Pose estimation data
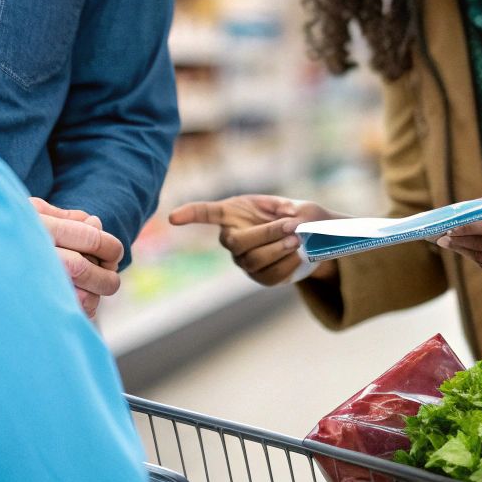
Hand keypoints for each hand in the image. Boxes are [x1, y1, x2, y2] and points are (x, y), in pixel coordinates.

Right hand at [29, 199, 123, 318]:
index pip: (91, 238)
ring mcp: (28, 284)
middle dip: (106, 275)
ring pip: (78, 297)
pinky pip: (63, 316)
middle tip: (109, 276)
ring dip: (94, 297)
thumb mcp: (30, 212)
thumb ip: (66, 217)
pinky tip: (76, 304)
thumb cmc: (0, 228)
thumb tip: (96, 223)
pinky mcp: (28, 307)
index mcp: (38, 227)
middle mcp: (32, 255)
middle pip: (84, 269)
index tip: (113, 253)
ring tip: (94, 292)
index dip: (110, 247)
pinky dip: (78, 313)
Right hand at [168, 194, 338, 286]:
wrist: (309, 240)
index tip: (172, 218)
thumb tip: (289, 217)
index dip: (190, 214)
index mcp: (233, 213)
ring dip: (278, 250)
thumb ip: (289, 209)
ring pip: (253, 261)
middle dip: (267, 234)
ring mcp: (243, 260)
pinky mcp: (259, 277)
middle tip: (293, 226)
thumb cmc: (295, 216)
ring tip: (298, 240)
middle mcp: (232, 238)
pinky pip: (268, 276)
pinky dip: (286, 265)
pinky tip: (298, 255)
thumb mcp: (293, 205)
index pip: (206, 213)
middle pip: (237, 242)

■ **WHAT THE TASK REQUIRES**
From the records above, retype only the lines starting at the line that contains "index pip: (91, 238)" and ending at the line that contains "pinky mcp: (259, 277)", both included.

■ **RESPONSE TO THIS EXERCISE**
index pip: (91, 238)
ring mcp: (28, 284)
middle dip: (106, 275)
ring pip: (78, 297)
pinky pip: (63, 316)
middle tip: (109, 276)
ring dip: (94, 297)
thumb mcp: (30, 212)
thumb ip: (66, 217)
pinky tip: (76, 304)
thumb cmc: (0, 228)
thumb tip: (96, 223)
pinky mcp: (28, 307)
index mcp: (38, 227)
middle mcp: (32, 255)
middle pip: (84, 269)
index tip: (113, 253)
ring tip: (94, 292)
index dip: (110, 247)
pinky dip: (78, 313)
Right hand at [168, 194, 338, 286]:
wrist: (309, 240)
index tip: (172, 218)
thumb tip: (289, 217)
index dip: (190, 214)
index mcp: (233, 213)
ring dip: (278, 250)
thumb ip: (289, 209)
ring pip: (253, 261)
middle dip: (267, 234)
ring mcp: (243, 260)
pinky mcp: (259, 277)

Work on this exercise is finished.